The motivation is simple. Strong coding models don’t have to be large. With better data processing across pre-, mid-, and post-training, plus RL-based post-training, small models can deliver surprisingly strong functional correctness while staying cheap and fast.
Why we care about small models:
Low latency / low cost → usable for interactive tools and large batch jobs
Local & on-device inference → privacy-sensitive and offline workflows
Many fast rollouts → program synthesis with search, verification loops, RL environments, fine tuning to personal preferences
Composable systems → cascades, speculative decoding, tool-use agents
Maincoder-1B performs best on small, self-contained tasks (2048k context), and it’s not meant for security- or safety-critical code without human review. It’s designed for practical deployment and should quantize well.

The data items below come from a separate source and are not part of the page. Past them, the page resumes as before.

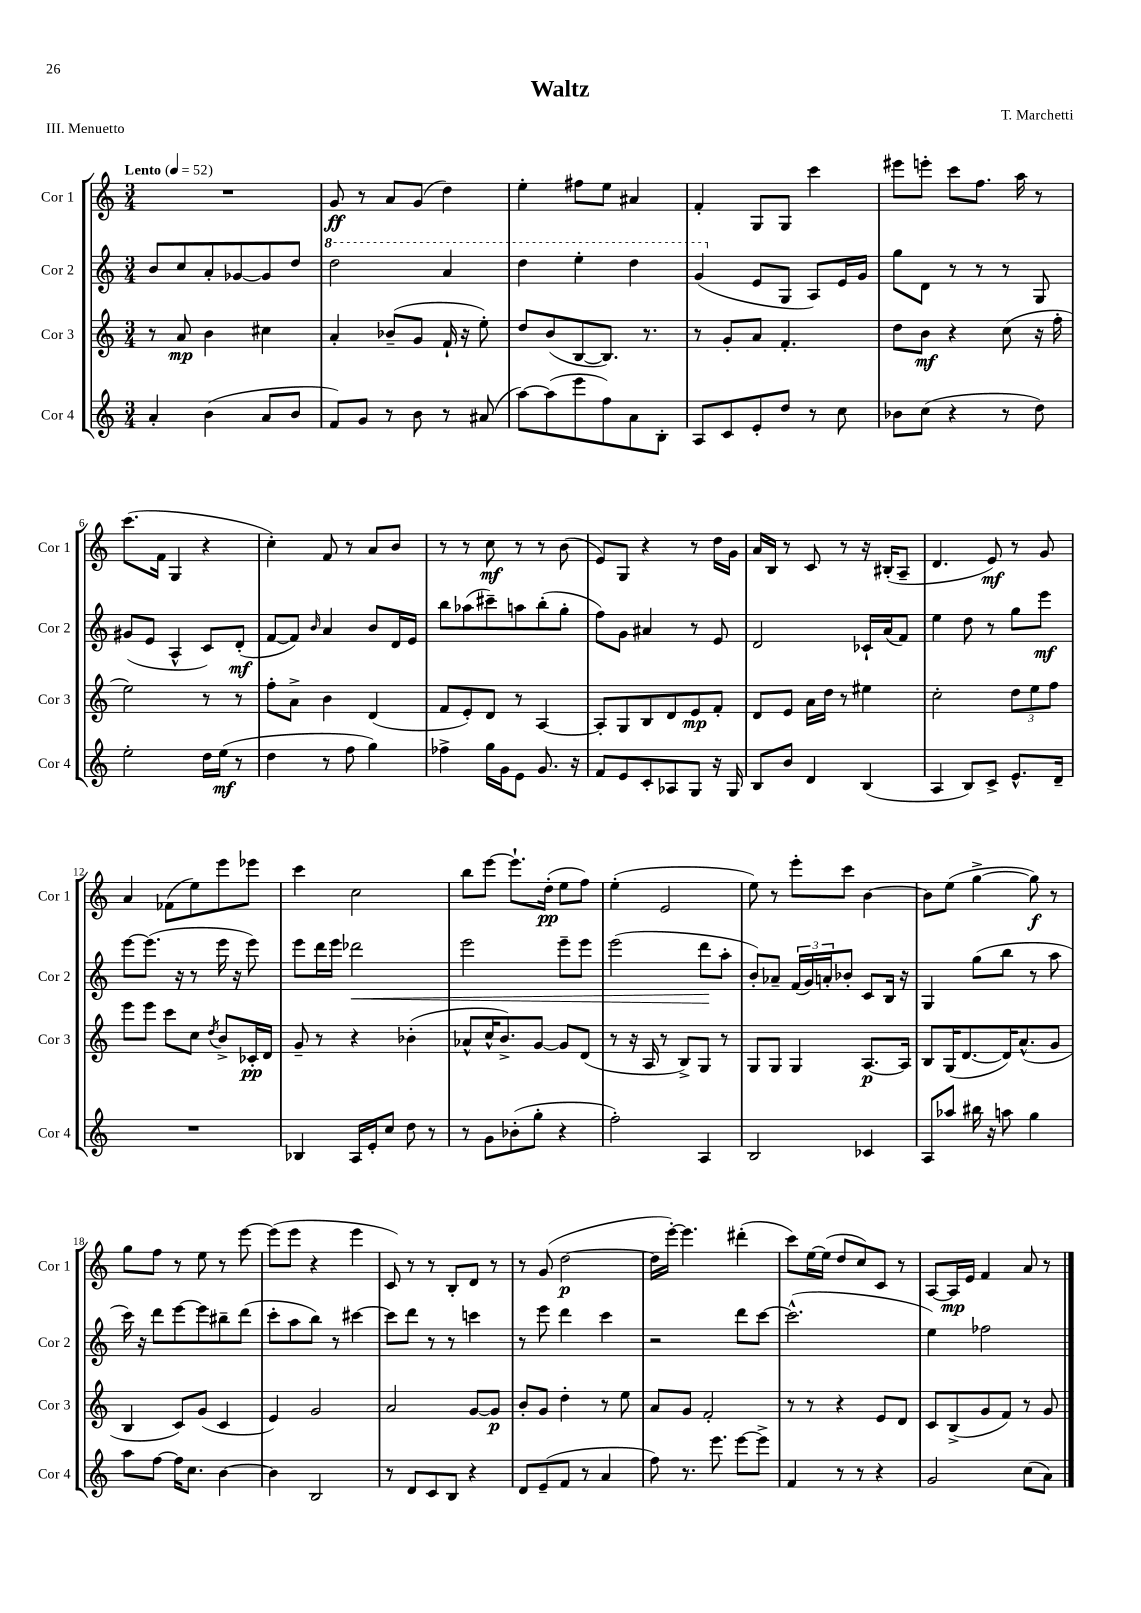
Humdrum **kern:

**kern	**kern	**kern	**kern
*staff4	*staff3	*staff2	*staff1
*clefG2	*clefG2	*clefG2	*clefG2
*k[]	*k[]	*k[]	*k[]
*M3/4	*M3/4	*M3/4	*M3/4
*MM52	*MM52	*MM52	*MM52
4a'/	8r	8b/L	2.r
.	8a/	8cc/	.
(4b\	4b\	8a'/	.
.	.	[8g-/	.
8a/L	4cc#\	8g-/]	.
8b/J	.	8dd/J	.
=	=	=	=
8f/L)	4a'/	2ddd\	8g/
8g/J	.	.	8r
8r	(8b-~/L	.	8a/L
8b\	8g/J	.	(8g/J
8r	16f`/	4aa/	4dd\)
.	16r	.	.
(8a#/	8ee'\)	.	.
=	=	=	=
[8aa\L)	8dd/L	4ddd\	4ee'\
(8aa\]	(8b/	.	.
8eee\	[8B/	4eee'\	8ff#\L
8ff\)	8.B/]J)	.	8ee\J
8a\	.	4ddd\	4a#/
.	8.r	.	.
8B'\J	.	.	.
=	=	=	=
8A/L	8r	(4gg/	4f'/
8c/	8g'/L	.	.
8e'/	8a/J	8e/L	8G/L
8dd/J	4.f'/	8G/J	8G/J
8r	.	8A/L)	4ccc\
8cc\	.	16e/L	.
.	.	16g/JJ	.
=	=	=	=
8b-\L	8dd\L	8gg\L	8eee#\L
(8cc\J	8b\J	8d\J	8eee'\J
4r	4r	8r	8ccc\L
.	.	8r	8.ff\J
8r	(8cc\	8r	.
.	.	.	16aa\
8dd\)	16r	8G/	8r
.	16ff'\	.	.
=	=	=	=
2ee'\	2ee\)	(8g#/L	(8.ccc\L
.	.	8e/J	.
.	.	.	16f\Jk
.	.	4A^^/	4G/
16dd\LL	8r	8c/L)	4r
(16ee\JJ	.	.	.
8r	8r	(8d'/J	.
=	=	=	=
4dd\	8ff'\L	[8f/L	4cc'\)
.	8a^\J	8f/]J)	.
.	.	16qqb/	.
8r	4b\	4a/	8f/
8ff\	.	.	8r
4gg\)	(4d/	8b/L	8a/L
.	.	16d/L	8b/J
.	.	16e/JJ	.
=	=	=	=
4ff-^\	8f/L	8bb\L	8r
.	8e'/)	(8aa-\	8r
16gg\LL	8d/J	8ccc#~\)	8cc\
16g\J	.	.	.
8e\J	8r	8aa\	8r
8.g/	[4A/	(8bb'\	8r
.	.	8gg'\J	(8b\
16r	.	.	.
=	=	=	=
8f/L	8A'/]L	8ff\L)	8e/L)
8e/	8G/	8g\J	8G/J
8c'/	8B/	4a#/	4r
8A-/	8d/	.	.
8G/J	8e/	8r	8r
16r	8f'/J	8e/	16dd\LL
16G/	.	.	16g\JJ
=	=	=	=
8B/L	8d/L	2d/	16a/LL
.	.	.	16B/JJ
8b/J	8e/J	.	8r
4d/	16a\LL	.	8c/
.	16dd\JJ	.	.
.	8r	.	8r
(4B/	4ee#\	16c-`/LL	16r
.	.	(16a/J	(16B#'/LK
.	.	8f/J)	8A~/J
=	=	=	=
4A/	2cc'\	4ee\	4.d/
8B/L)	.	8dd\	.
8c^/J	.	8r	8e/)
8.e^^/L	12dd\L	8gg\L	8r
.	12ee\	.	.
.	.	8eee\J	8g/
.	12ff\J	.	.
16d~/Jk	.	.	.
=	=	=	=
2.r	8eee\L	[8eee\L	4a/
.	8eee\J	(8.eee\]J	.
.	8ccc\L	.	(8f-\L
.	.	16r	.
.	8cc\J	8r	8ee\)
.	8qdd/	.	.
.	8b^/L	16eee\	8eee\
.	.	16r	.
.	16c-'/L	8eee\)	8eee-\J
.	16d/JJ	.	.
=	=	=	=
4B-/	8g~/	8eee\L	4ccc\
.	8r	16ddd\L	.
.	.	16eee\JJ	.
16A/LL	4r	2ddd-\	2cc\
16e'/J	.	.	.
8cc/J	.	.	.
8dd\	(4b-'\	.	.
8r	.	.	.
=	=	=	=
8r	8a-^^/L	2eee\	8bb\L
8g\L	16cc^^/K	.	[8eee\J
.	8.b^/)	.	.
(8b-'\	.	.	8.eee`\]L
8gg'\J	[8g/J	.	.
.	.	.	(16dd'\Jk
4r	8g/]L	8eee~\L	8ee\L
.	(8d/J	8eee\J	8ff\J)
=	=	=	=
2ff'\)	8r	(2eee\	(4ee'\
.	16r	.	.
.	16A/	.	.
.	8r	.	2e/
.	8B^/L)	.	.
4A/	8G/J	8ddd\L	.
.	8r	8aa'\J	.
=	=	=	=
2B/	8G/L	8b'/L)	8ee\)
.	8G/J	8a-~/J	8r
.	4G/	(24f/LL	8eee'\L
.	.	24g/)	.
.	.	24a'/J	.
.	.	8b-'/J	8ccc\J
4c-/	[8.A/L	8c/L	[4b\
.	.	16B/Jk	.
.	16A/]Jk	16r	.
=	=	=	=
8A/L	8B/L	4G/	8b\]L
8aa-/J	(16G/K	.	(8ee\J
.	[8.d/	.	.
16bb#\	.	(8gg\L	[4gg^\
16r	.	.	.
8aa\	16d/]K)	8bb\J	.
.	(8.a^^/	.	.
4gg\	.	8r	8gg\])
.	8g/J	8aa\	8r
=	=	=	=
8aa\L	4B/	16ccc\)	8gg\L
.	.	16r	.
[8ff\J	.	8ddd\L	8ff\J
16ff\]LK	8c/L)	[8eee\	8r
8.cc\J	.	.	.
.	(8g/J	8eee\]	8ee\
[4b\	4c/	8bb#~\	8r
.	.	(8ddd\J	[8eee\
=	=	=	=
4b\]	4e/)	8ccc'\L	(8eee\]L
.	.	8aa\	8eee\J
2B/	2g/	8bb\J)	4r
.	.	8r	.
.	.	[4ccc#\	4eee\
=	=	=	=
8r	2a/	8ccc#\]L	8c/)
8d/L	.	8ddd\J	8r
8c/	.	8r	8r
8B/J	.	8r	8B'/L
4r	[8g/L	4ccc\	8d/J
.	8g/]J	.	8r
=	=	=	=
8d/L	8b'/L	8r	8r
(8e~/	8g/J	8eee\	(8g/
8f/J	4dd'\	4ddd\	[2dd\
8r	.	.	.
4a/	8r	4ccc\	.
.	8ee\	.	.
=	=	=	=
8ff\)	8a/L	2r	16dd\]LL
.	.	.	[16eee'\JJ)
8.r	8g/J	.	4.eee\]
.	2f'/	.	.
8.eee\	.	.	.
[8eee\L	.	8ddd\L	(4ddd#'\
8eee^\]J	.	[8ccc\J	.
=	=	=	=
4f/	8r	(2.ccc^^\]	8ccc\L)
.	8r	.	[16ee\L
.	.	.	(16ee\]JJ
8r	4r	.	8dd/L
8r	.	.	8cc/)
4r	8e/L	.	8c/J
.	8d/J	.	8r
=	=	=	=
2g/	8c/L	4ee\)	[8A/L
.	(8B^/	.	16A/]L
.	.	.	16e/JJ
.	8g/	2ff-\	4f/
.	8f/J)	.	.
(8cc\L	8r	.	8a/
8a\J)	8g/	.	8r
==	==	==	==
*-	*-	*-	*-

Weights are released under Apache 2.0.
armeet•3h ago
When you step back, it's kind of absurd that a 1B model can achieve this eval score. Makes me very excited about the future of on-device inference.
necovek•1h ago
It kind of is expected, right? If a 70B model can have great overall performance, a 1B model focused on coding and a single language could even be comparable.
I am actually hoping we see more per language models soon, though obviously, it can be as "smart" if trained only on a single language.
MainNews•4h ago
The motivation is simple. Strong coding models don’t have to be large. With better data processing across pre-, mid-, and post-training, plus RL-based post-training, small models can deliver surprisingly strong functional correctness while staying cheap and fast.
Why we care about small models: Low latency / low cost → usable for interactive tools and large batch jobs Local & on-device inference → privacy-sensitive and offline workflows Many fast rollouts → program synthesis with search, verification loops, RL environments, fine tuning to personal preferences Composable systems → cascades, speculative decoding, tool-use agents
Maincoder-1B performs best on small, self-contained tasks (2048k context), and it’s not meant for security- or safety-critical code without human review. It’s designed for practical deployment and should quantize well.
Weights are released under Apache 2.0.